Executive Officer Sam Turner told the PCA Conference in Brisbane that it is important that people within the industry think creatively about how to add value to their products.

"To export, we deeply need to understand what we are trying to do and understand the markets that we are going into," Mr. Turner explained. "We need to understand consumers that are in that market and what they value from your product. We need to think creatively about how we can deliver that value to the market; it may not be that you are delivering a piece of fruit or a crop but exporting a technique that you are using on the farm. So, give the people what they want and tell them a story because that intrinsic value add is something that we often miss, and it is really important to our trading partners. The rest of the world is crying out for our product, we just have to work out how to get it there and to make money - we do that through marketing and being deliberate about what we are doing."

But Mr. Turner did highlight some challenges to exporting, including the cost of production in Australia, international protocols, capacity and market penetration, logistical challenges, and non-tariff barriers such as port congestion.

The conference also heard from Mike Evans from Fresh Partners Marketing, who highlighted that it is consumers are driving the industry because they are the ones who ultimately are introducing 'real money' into the system, therefore they need to be made feel important rather than it just be a bland transactional process.

"We (growers and sellers) are not the hero," Mr. Evans said. "Our job is to make the consumer at the shop feel like the hero. Our job, whether we have structures or knowledge, whatever you are doing - don't make it about yourselves. If you start telling consumers about how good you are and what infrastructure you have, they'll say, 'that means you will charge more for it.' If we change the story around and say, you can use our produce to help your family at a certain time of the day, you suddenly make them feel like the hero and like they are doing an important job."

It was not just marketing and exporting, but delegates also attended dedicated presentation sessions themed around New Crops and Production Systems, Industry Development, Root Zone and Substrate, and Post-Harvest and Food Safety. There were keynote speakers from Henry Gordon-Smith and Professor Paul Gauthier, and five students presented their research and development projects.

Heidi Wiggenhauser from Queensland's Department of Agriculture and Fisheries (DAF) explained some of the specialty crops that were being grown and researched by her department in the tropical areas of the state. This included specialty melons, ginger, turmeric, specialty pumpkins, squash, zucchini, flat beans, dragon fruit, rambutan, papaya, and bananas.

"Overseas, there are many of these crops that are already grown with protected cropping," Ms Wiggenhauser said. "As with any agriculture investment, the grower will need to identify the market opportunities and develop the production systems. At DAF, we are supporting the development of new crop opportunities through research projects, and we explore where protected cropping can be beneficial to the horticultural industry in not only Queensland but Australia."

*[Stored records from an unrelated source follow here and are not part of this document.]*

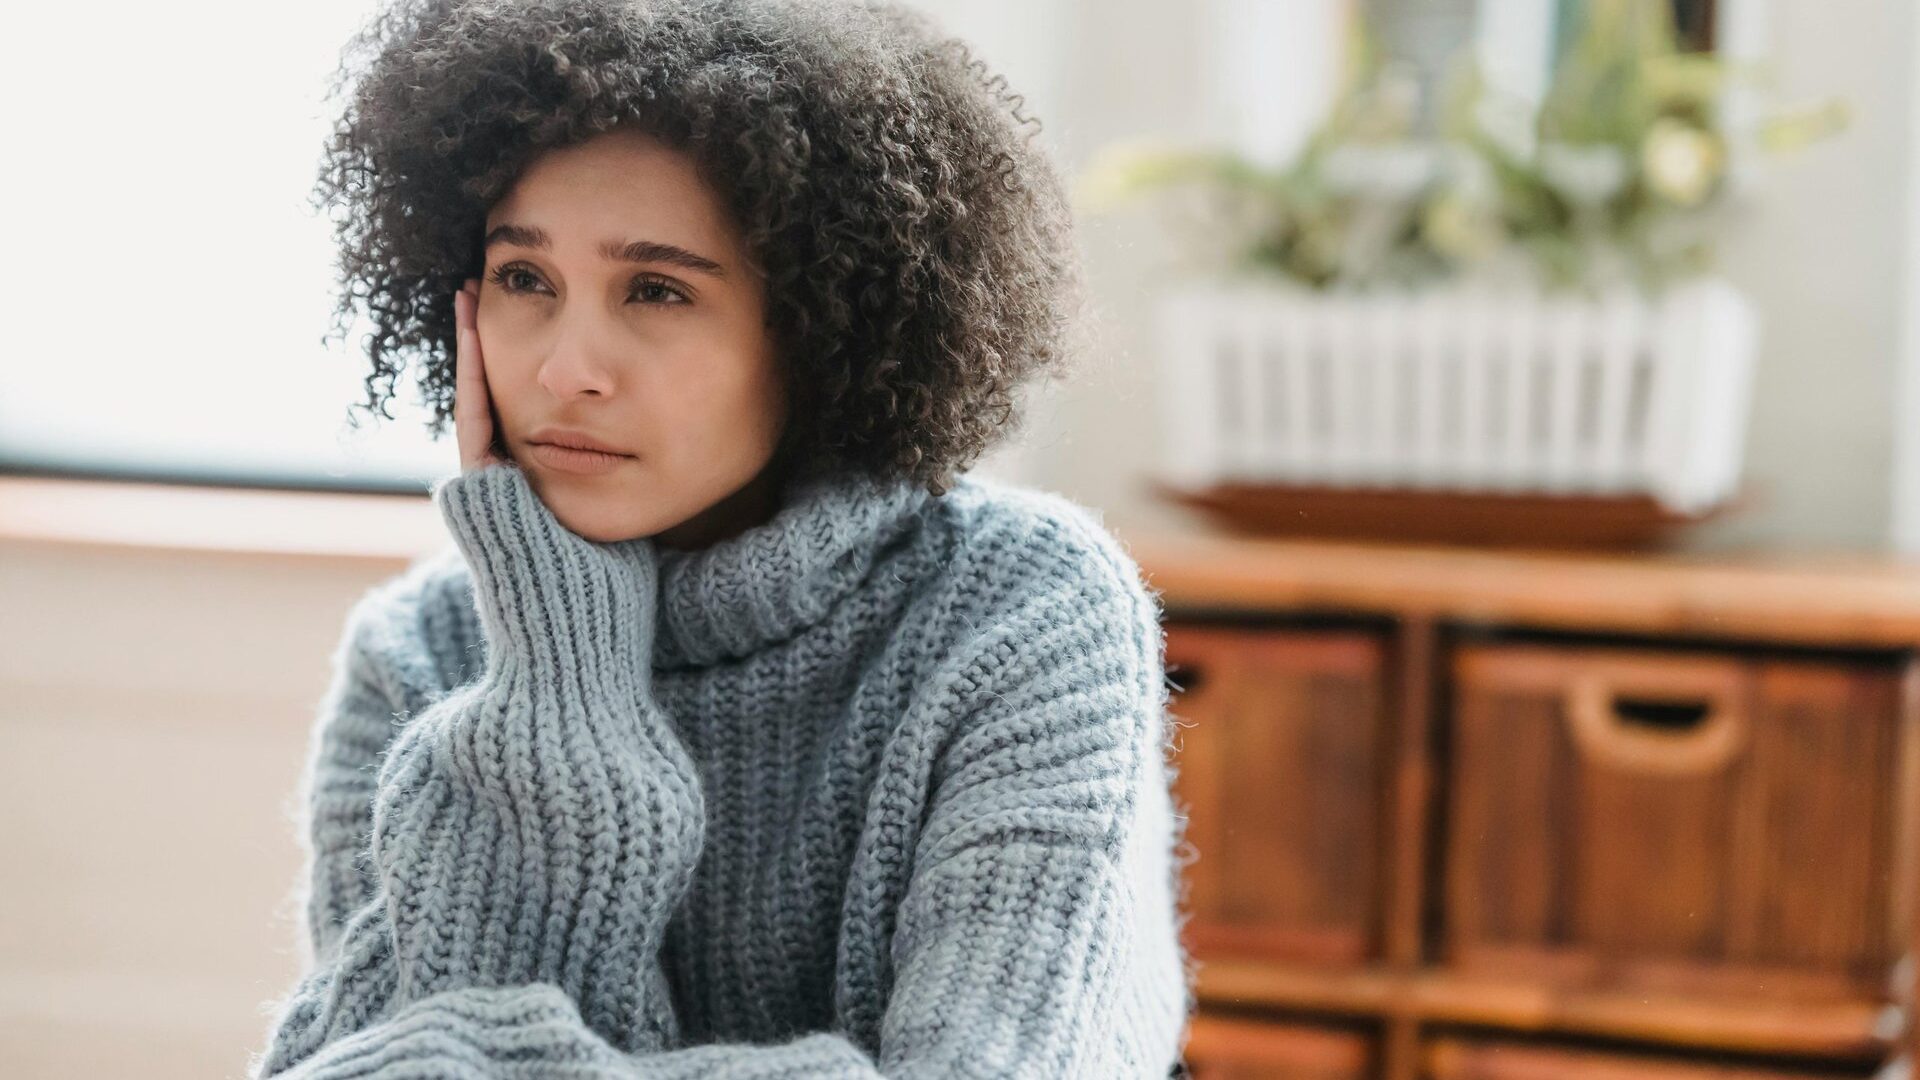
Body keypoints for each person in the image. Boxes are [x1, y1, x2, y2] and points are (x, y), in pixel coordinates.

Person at [248, 0, 1196, 1076]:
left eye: (655, 290)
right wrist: (557, 674)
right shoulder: (419, 655)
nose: (566, 369)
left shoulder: (1022, 611)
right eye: (525, 280)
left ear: (822, 323)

There was also a session on medicinal cannabis, where delegates heard from grower Andrew Olley on how he has been able to keep growing costs down, as well as research projects into agronomy, pathology, and entomology, and another one on the importance of sex expression in cannabis sativa. The session opened with a presentation from Lucy Haslam, who has led the progression of medicinal cannabis in the country after she witnessed the dramatic relief of her son Dan who battled bowel cancer.

Emily Rigby also presented on the future of the cannabis industry in Australia, and while she admitted that across the country, it is not where it should be due to the high regulatory processes imposed by governments, she is optimistic that more growers across the country will come on board. As well as a medicinal purpose, she explored potential products from the plant, including food, drinks, ornamental, and neutraceuticals, as well as boosting tourism markets.

The industry dinner was also held Wednesday night, and then the four-day event concluded with farm tours across the region today.